When she said this, I wiped the tears from my face and began to form an intellectual objection. Then, I stopped and listened to my heart. I said nothing.
“This is no time for tears,” she consoled me. “You’re going to give life. You’re going to do so without fear of the future.”
“Oh, but I do have fears. I’m afraid that my daughter will be cut down by people thinking the worst of her because of her color. I’m afraid that the possibilities for her will be limited because she’s female. I’m afraid that warped and stunted perceptions will destroy her.”
“That they will destroy her or you?”
The poignancy of her question stopped my tears. I paused before answering:
“You’re right. I never thought of it that way before. I am afraid for myself and my daughter. She isn’t me, is she?”
“Her father and I can give her a foundation of love, can’t we?”
“Yes,” she whispered, with hope. “Your young man respects you, doesn’t he? Your home will be a loving one, won’t it?”
“Respectful and loving are not the same. Respectful can be cold and exacting.”
“I know. How do you show your love for each other? Are you affectionate or abusive?”
“Abusive? Never! What are you asking?”
She forged ahead with determination. “Do you ever hit each other?”
“No! We love each other. Why would we try to hurt each other?” I shrieked, pained at the thought of it.

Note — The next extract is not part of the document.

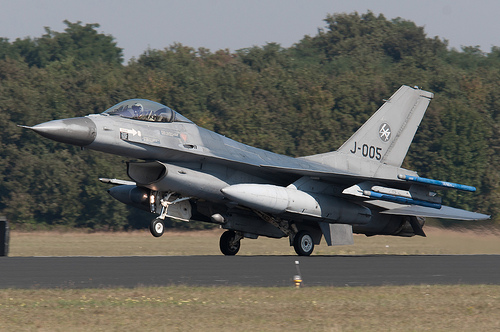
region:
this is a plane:
[164, 94, 307, 259]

“Why? Because you love each other.”
On first hearing, it sounded ridiculous. Then, I stayed quiet, and I remembered our shared past and smelled the fear of abandonment. She also remembered the horror. Her left cheek lifted slightly in a grimace; her shoulder rose imperceptibly. She grabbed her left fist with her right hand and held them in her lap.
“If your daughter is made to feel special – as we all are – at home, she will have some perspective on other people’s prejudices. There is hope. However, if she is beaten, if she is humiliated and made to feel small, then the warped perceptions will be her own.

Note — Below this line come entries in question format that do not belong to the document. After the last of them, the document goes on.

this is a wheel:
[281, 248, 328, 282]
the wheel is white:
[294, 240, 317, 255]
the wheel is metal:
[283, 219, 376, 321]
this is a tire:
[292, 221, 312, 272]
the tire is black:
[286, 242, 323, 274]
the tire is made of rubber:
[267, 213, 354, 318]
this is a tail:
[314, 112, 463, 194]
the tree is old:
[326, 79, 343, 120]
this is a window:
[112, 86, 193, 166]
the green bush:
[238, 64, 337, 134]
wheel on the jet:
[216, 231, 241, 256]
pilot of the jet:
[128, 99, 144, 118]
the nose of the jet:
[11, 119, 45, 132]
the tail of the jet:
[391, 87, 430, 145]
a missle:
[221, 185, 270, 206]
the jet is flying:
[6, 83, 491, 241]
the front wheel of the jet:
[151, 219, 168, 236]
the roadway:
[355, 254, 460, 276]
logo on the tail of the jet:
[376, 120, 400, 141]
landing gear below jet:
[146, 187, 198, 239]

“What greater monster could there be than that?”
Stunned into silence, we looked at each other with stark recognition. I saw the river flowing. I saw the braided oak. I saw the blood-stained robe in her hands. She started to cry. It was my turn to comfort her.
“This is no time for sadness. We’ve left that pain behind in the past.”
“Maybe. Yet, the past does not stay put. And it doesn’t stay the same.”
I walked up to her and hugged her. After my arms went round her, she vanished, and I found that I was hugging myself.
“What are you doing,” you asked.
I was torn between my waking and dream states.
“Come back to bed,” you said.
I climbed back in. Your arms and legs enveloped me.
I saw a raven flying toward the sun, toward a new day.
The baby somersaulted. My heart leapt.